[Estratto fornito]:
====================

Un convegno a Roma sui cento anni dal primo Concilio della Chiesa cinese offre lo spunto per rileggere la storia tribolata e insieme gioiosa dei cattolici nel continente più popoloso del pianeta. Dalle guerre dell'oppio alla tolleranza zero del tempo di Mao Tze-tung, dai primi contatti segreti con Pechino al mini concordato attuale sulla nomina dei vescovi. Cercando di andare oltre lo schema caro ai media ma ormai obsoleto delle "due chiese", la clandestina e la patriottica.
La storia è importante. Se non si conosce la storia non si capisce il presente. C’è stato un tempo i cui l'Inghilterra patria della democrazia moderna voleva imporre alla Cina l’importazione dell’oppio dalla India, colonia britannica. Siccome la Cina si opponeva, giustamente, al consumo di droghe, sua Maestà la regina Vittoria diede ordine alle sue navi di prendere a colpi di cannone i porti cinesi finché le autorità non si piegarono: firmarono umilianti decreti di sottomissione che esponevano la popolazione con gli occhi a mandorla alla dipendenza dalla droga.
Non fu una bella cosa. Le guerre dell’oppio datano intorno alla metà dell’Ottocento. L’avversione profonda alla prepotenza straniera in Cina covava sotto la brace e si accese in forme violenta all’inizio del Novecento, con la rivolta dei boxer. Ne fecero le spese anche i luoghi cristiani e i cinesi convertiti dai missionari stranieri giunti in Cina sotto il “patronato” delle potenze coloniali.
La storia è importante per capire chi hai di fronte. La sua psicologia, i suoi tic, i nervi scoperti. Cento anni fa, nel maggio del 1924, a Shanghai fu celebrato il primo concilio della Chiesa cattolica in Cina. Il canone 431 chiedeva ai Vicari di costituire “comitati di laici per animare campagne di contrasto al traffico di droghe”. Il canone 432 proibiva tassativamente ai cattolici “la coltivazione e il consumo di oppio”. Non erano solo formulette morali. Era dire da che parte stava la Chiesa. Distinguere la comunità cristiana in Cina dal volto criminale di un’Occidente sedicente “cristiano” ma interessato cinicamente solo ai suoi commerci; distinguere per rendere più credibile l’annuncio di Cristo nel continente più popoloso del pianeta.
È stato Gianni Valente, direttore dell’agenzia Fides e appassionato conoscitore delle relazioni sino-vaticane, a dettagliare le direttive del concilio di Shanghai nel corso del convegno tenuto il 21 maggio presso la Pontificia Università Urbaniana a Roma. Convegno che ha voluto celebrare il centenario del primo sinodo cinese (oggi lo chiameremmo così, sinodo non concilio).

====================

[Richiesta scritta A]: Trascrivi senza modifiche il tratto dell'estratto che va da "È stato Gianni" fino a "sinodo non concilio).".
L'estratto e i record sono materiali distinti e indipendenti.

====================

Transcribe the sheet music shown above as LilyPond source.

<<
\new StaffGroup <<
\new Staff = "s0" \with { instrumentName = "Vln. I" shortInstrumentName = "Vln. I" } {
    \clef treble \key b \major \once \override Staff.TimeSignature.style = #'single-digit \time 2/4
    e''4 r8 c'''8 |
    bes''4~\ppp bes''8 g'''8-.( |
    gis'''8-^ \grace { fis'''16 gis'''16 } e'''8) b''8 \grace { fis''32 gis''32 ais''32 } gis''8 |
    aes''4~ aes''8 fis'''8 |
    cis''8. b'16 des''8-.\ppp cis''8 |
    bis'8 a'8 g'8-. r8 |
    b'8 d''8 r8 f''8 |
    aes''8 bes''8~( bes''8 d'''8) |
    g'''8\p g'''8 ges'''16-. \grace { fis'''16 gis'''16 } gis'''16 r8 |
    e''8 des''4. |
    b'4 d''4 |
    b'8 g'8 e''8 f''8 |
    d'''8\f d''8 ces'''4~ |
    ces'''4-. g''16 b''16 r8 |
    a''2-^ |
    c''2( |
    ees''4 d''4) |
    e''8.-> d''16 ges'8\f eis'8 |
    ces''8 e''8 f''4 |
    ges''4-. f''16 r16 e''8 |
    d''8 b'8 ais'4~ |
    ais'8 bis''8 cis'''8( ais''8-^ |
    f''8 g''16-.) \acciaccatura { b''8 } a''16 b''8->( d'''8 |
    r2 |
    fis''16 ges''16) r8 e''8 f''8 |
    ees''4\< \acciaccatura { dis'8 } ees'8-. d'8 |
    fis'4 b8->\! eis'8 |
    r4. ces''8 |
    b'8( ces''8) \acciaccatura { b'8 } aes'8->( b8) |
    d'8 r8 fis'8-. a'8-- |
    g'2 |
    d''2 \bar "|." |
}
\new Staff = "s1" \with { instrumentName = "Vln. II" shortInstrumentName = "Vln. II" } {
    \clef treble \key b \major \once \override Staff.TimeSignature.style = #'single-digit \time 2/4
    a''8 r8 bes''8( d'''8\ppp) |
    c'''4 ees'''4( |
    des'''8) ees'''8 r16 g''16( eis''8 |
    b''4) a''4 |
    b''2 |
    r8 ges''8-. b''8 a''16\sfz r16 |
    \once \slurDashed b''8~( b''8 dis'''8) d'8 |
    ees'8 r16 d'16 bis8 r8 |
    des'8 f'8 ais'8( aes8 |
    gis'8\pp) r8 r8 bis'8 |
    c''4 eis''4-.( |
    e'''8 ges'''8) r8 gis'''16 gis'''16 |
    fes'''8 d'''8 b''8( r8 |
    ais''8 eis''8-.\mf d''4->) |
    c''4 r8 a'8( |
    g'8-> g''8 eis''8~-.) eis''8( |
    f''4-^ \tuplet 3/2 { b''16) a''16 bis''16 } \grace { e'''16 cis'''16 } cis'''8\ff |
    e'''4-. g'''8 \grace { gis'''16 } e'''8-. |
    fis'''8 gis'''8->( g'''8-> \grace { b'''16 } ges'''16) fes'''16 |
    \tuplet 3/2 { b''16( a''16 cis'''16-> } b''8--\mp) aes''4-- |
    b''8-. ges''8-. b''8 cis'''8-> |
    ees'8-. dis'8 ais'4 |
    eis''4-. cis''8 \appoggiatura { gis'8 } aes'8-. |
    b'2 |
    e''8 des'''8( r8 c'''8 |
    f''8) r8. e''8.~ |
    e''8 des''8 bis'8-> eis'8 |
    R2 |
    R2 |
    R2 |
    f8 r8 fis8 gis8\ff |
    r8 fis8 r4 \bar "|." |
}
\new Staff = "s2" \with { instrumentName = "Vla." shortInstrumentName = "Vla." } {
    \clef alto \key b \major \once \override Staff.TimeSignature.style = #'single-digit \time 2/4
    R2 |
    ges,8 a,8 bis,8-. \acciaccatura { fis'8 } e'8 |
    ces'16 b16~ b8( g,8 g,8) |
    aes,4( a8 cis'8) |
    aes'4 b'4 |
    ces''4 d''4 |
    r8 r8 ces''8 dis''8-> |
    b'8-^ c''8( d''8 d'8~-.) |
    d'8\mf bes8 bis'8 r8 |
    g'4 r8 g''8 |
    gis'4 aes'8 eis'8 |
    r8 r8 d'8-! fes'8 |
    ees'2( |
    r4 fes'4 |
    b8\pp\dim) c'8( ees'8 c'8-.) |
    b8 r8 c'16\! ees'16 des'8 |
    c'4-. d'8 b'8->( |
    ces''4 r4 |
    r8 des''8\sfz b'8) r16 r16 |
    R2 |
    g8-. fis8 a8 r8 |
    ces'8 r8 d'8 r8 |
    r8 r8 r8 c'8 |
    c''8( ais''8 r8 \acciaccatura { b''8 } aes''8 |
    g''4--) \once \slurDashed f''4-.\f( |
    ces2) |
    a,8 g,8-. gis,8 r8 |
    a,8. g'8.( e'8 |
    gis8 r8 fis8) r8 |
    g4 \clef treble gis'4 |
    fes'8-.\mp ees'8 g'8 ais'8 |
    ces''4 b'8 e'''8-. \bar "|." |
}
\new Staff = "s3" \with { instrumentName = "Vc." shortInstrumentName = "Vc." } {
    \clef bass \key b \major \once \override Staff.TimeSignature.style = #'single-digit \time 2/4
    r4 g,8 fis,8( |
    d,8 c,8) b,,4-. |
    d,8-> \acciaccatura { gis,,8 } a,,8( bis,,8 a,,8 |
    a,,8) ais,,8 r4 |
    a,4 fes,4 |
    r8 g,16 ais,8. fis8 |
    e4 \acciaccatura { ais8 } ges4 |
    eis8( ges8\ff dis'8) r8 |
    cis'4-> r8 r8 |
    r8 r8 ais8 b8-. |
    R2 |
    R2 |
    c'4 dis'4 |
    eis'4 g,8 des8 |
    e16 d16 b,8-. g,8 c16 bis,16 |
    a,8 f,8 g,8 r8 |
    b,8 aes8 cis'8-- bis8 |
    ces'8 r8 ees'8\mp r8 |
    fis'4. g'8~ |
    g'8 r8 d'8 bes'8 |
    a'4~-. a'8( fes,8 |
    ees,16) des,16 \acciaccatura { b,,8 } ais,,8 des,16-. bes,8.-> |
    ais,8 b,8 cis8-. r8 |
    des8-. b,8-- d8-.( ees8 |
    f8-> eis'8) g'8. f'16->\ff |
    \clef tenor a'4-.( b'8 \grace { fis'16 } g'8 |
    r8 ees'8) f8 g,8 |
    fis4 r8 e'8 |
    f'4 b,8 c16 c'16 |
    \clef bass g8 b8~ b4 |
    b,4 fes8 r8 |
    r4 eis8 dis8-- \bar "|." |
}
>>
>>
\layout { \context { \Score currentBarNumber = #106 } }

====================

[Richiesta scritta B]: Mostra ogni riga dei record che contiene la stringa "override", distinguendo tra maiuscole e minuscole.

[Soluzione completa A]:
È stato Gianni Valente, direttore dell’agenzia Fides e appassionato conoscitore delle relazioni sino-vaticane, a dettagliare le direttive del concilio di Shanghai nel corso del convegno tenuto il 21 maggio presso la Pontificia Università Urbaniana a Roma. Convegno che ha voluto celebrare il centenario del primo sinodo cinese (oggi lo chiameremmo così, sinodo non concilio).

[Soluzione completa B]:
    \clef treble \key b \major \once \override Staff.TimeSignature.style = #'single-digit \time 2/4
    \clef treble \key b \major \once \override Staff.TimeSignature.style = #'single-digit \time 2/4
    \clef alto \key b \major \once \override Staff.TimeSignature.style = #'single-digit \time 2/4
    \clef bass \key b \major \once \override Staff.TimeSignature.style = #'single-digit \time 2/4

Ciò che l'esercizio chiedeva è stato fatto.